• AIM OF THE TASK: Every line from the first record below down to the line that includes "- lesion 1 (tumor, upper" must be reproduced exactly; the pictures are not.

• TASK INPUTS:
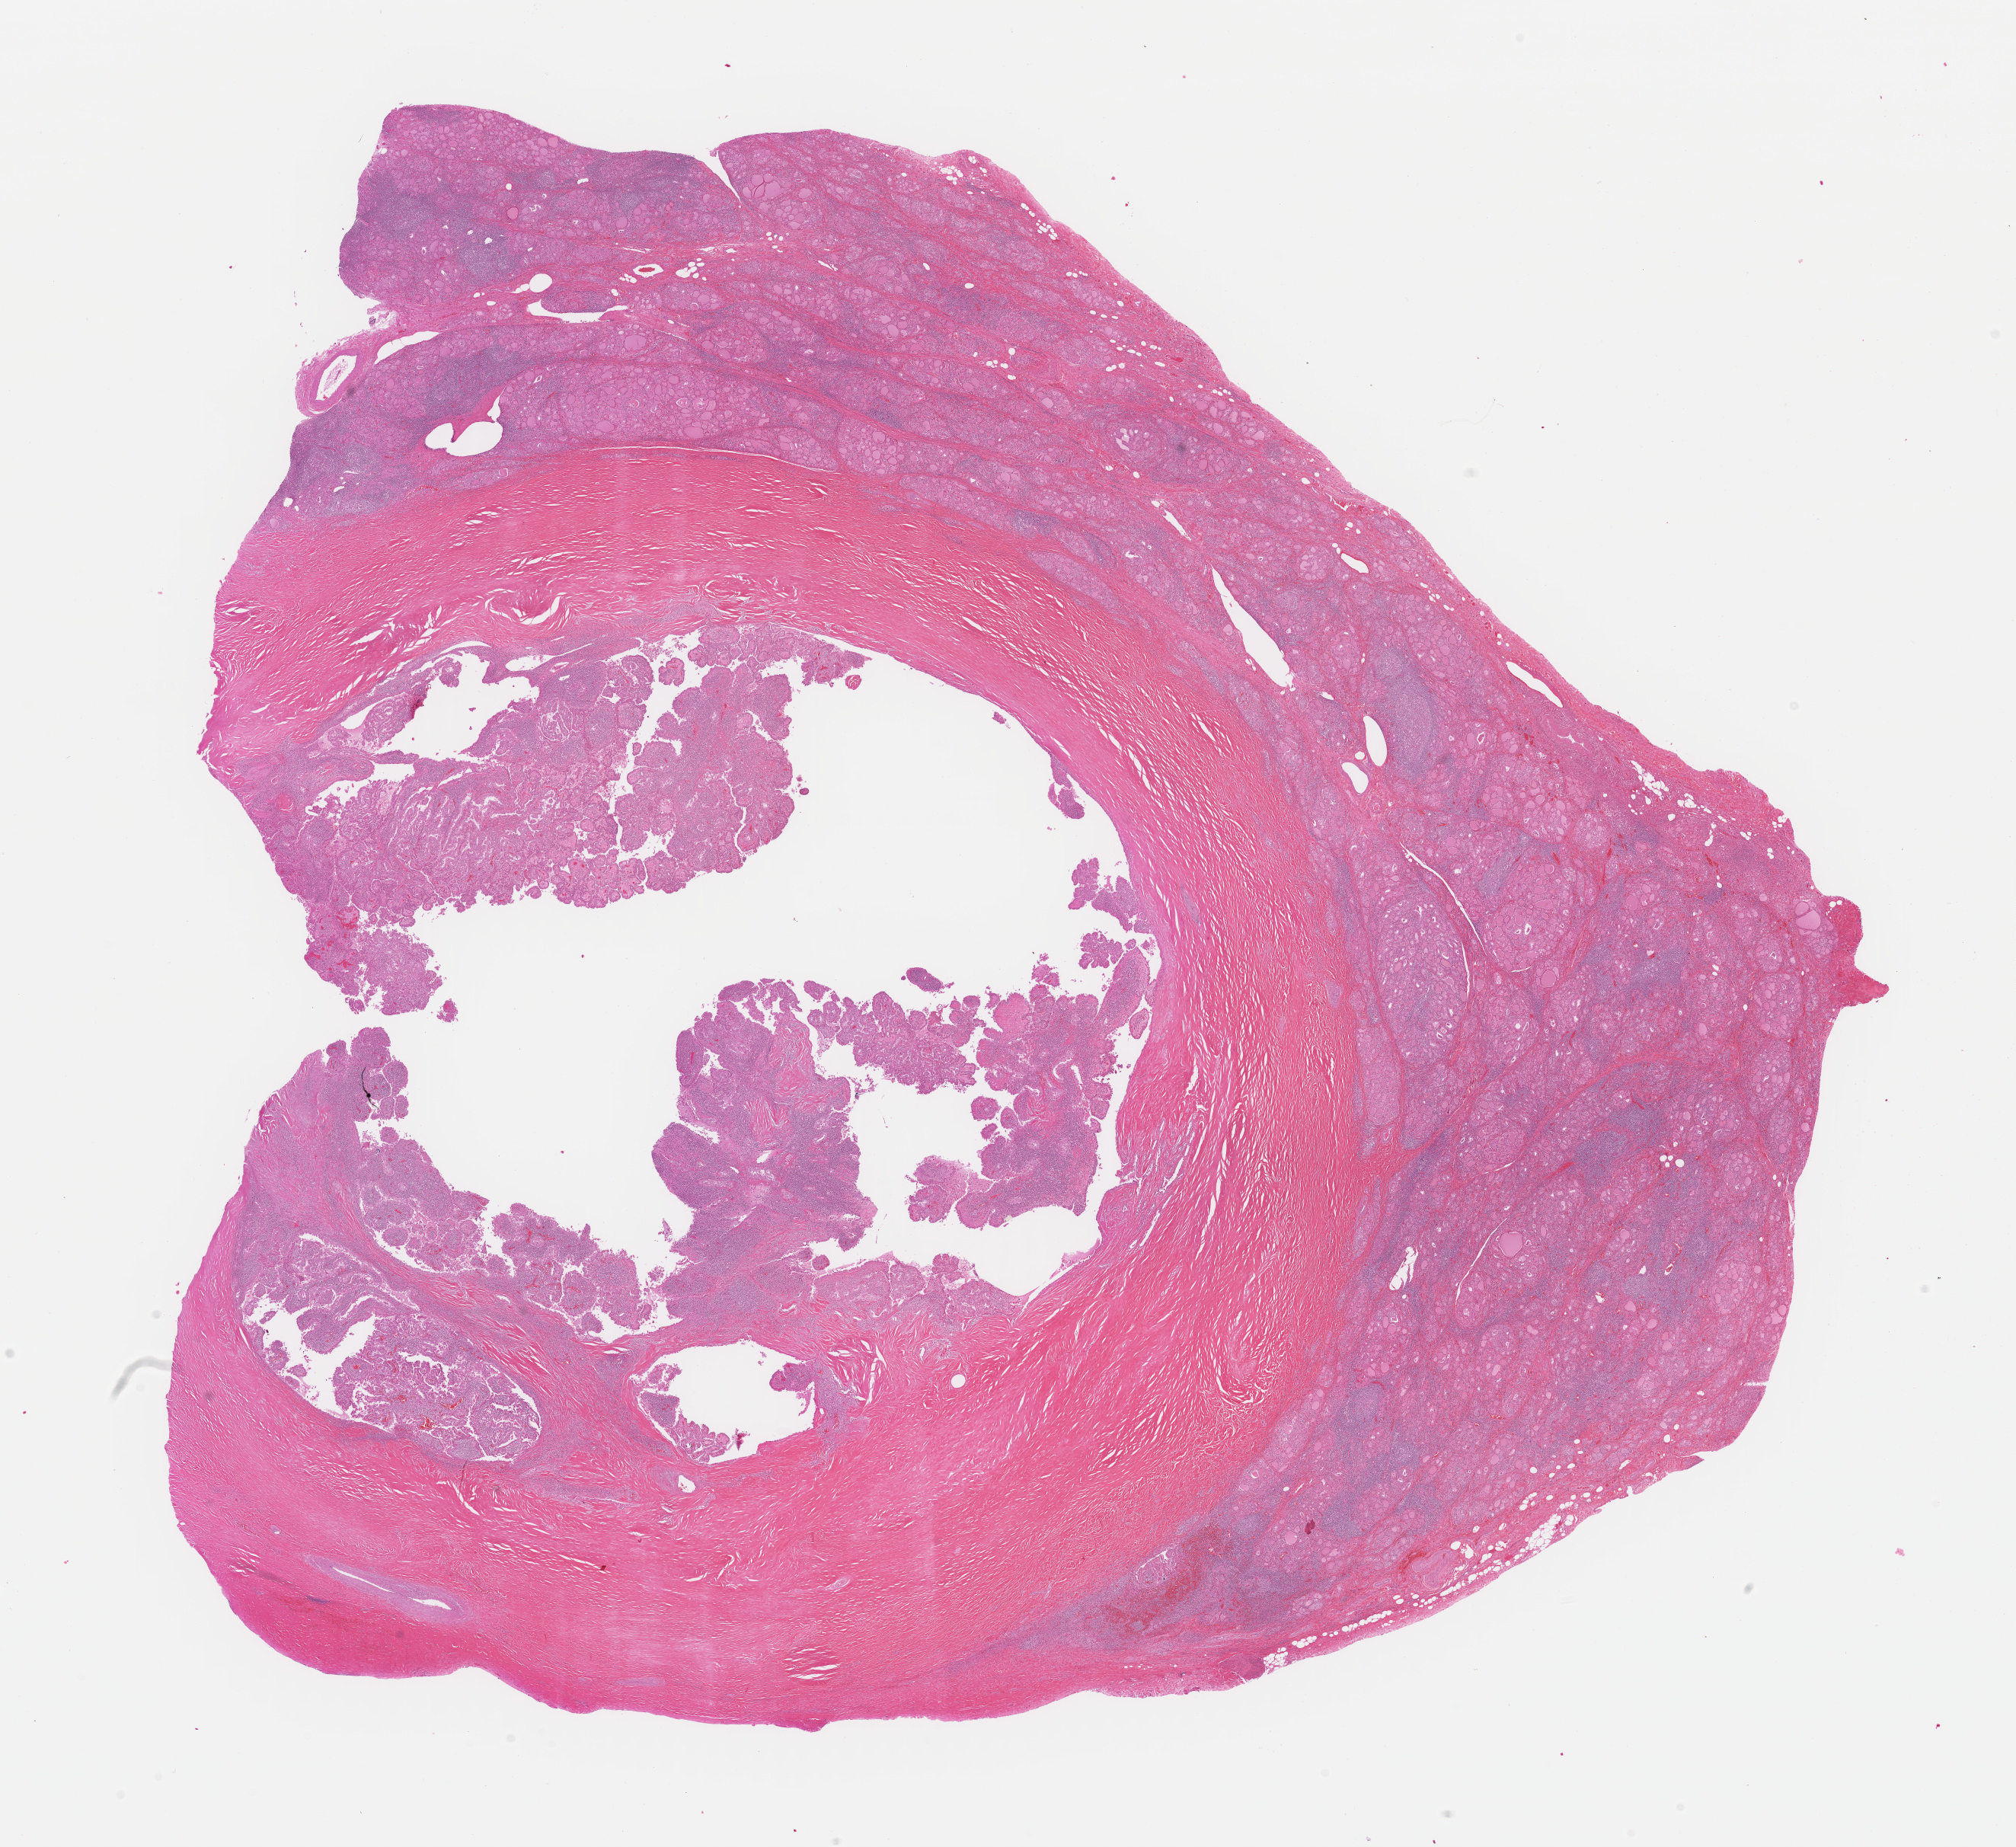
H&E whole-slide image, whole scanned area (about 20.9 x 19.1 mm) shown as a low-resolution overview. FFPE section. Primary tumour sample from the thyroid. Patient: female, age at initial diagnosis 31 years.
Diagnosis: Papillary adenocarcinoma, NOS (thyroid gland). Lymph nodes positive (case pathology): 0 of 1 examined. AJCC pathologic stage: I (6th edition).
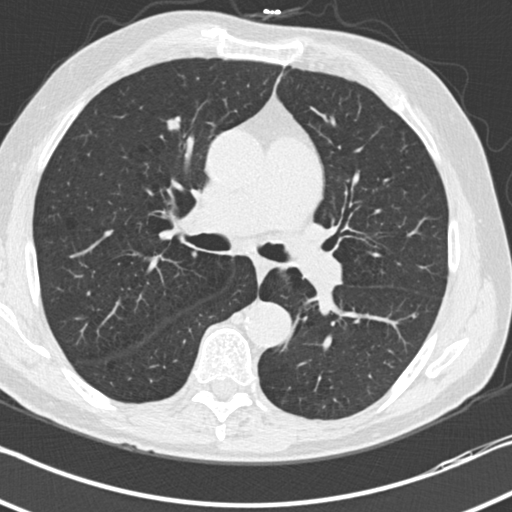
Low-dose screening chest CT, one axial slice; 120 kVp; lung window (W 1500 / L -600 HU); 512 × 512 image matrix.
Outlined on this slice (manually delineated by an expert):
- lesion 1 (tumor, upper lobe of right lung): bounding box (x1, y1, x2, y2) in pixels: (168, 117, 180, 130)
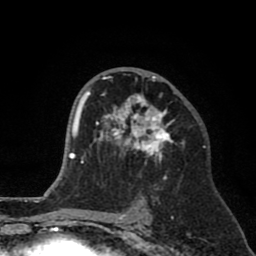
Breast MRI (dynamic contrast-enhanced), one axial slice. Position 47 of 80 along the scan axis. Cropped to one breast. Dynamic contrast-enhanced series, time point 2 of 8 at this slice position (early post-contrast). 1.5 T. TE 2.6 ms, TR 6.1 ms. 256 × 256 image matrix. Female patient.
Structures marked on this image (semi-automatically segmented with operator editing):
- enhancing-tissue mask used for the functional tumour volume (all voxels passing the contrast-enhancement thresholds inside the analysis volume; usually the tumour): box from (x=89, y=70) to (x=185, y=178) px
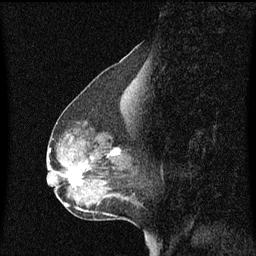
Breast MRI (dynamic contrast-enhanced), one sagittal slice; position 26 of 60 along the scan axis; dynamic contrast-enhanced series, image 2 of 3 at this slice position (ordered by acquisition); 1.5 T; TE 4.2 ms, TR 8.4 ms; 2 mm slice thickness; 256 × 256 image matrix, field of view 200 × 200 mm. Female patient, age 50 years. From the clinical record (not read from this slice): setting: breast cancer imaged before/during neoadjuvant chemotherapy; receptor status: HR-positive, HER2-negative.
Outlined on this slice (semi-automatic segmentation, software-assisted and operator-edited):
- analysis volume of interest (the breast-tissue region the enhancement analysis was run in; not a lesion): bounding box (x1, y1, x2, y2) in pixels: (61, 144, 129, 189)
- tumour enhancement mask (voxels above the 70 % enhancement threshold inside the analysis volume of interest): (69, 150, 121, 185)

• SOLUTION FOR THIS TASK:
H&E whole-slide image, whole scanned area (about 20.9 x 19.1 mm) shown as a low-resolution overview. FFPE section. Primary tumour sample from the thyroid. Patient: female, age at initial diagnosis 31 years.
Diagnosis: Papillary adenocarcinoma, NOS (thyroid gland). Lymph nodes positive (case pathology): 0 of 1 examined. AJCC pathologic stage: I (6th edition).
Low-dose screening chest CT, one axial slice; 120 kVp; lung window (W 1500 / L -600 HU); 512 × 512 image matrix.
Outlined on this slice (manually delineated by an expert):
- lesion 1 (tumor, upper lobe of right lung): bounding box (x1, y1, x2, y2) in pixels: (168, 117, 180, 130)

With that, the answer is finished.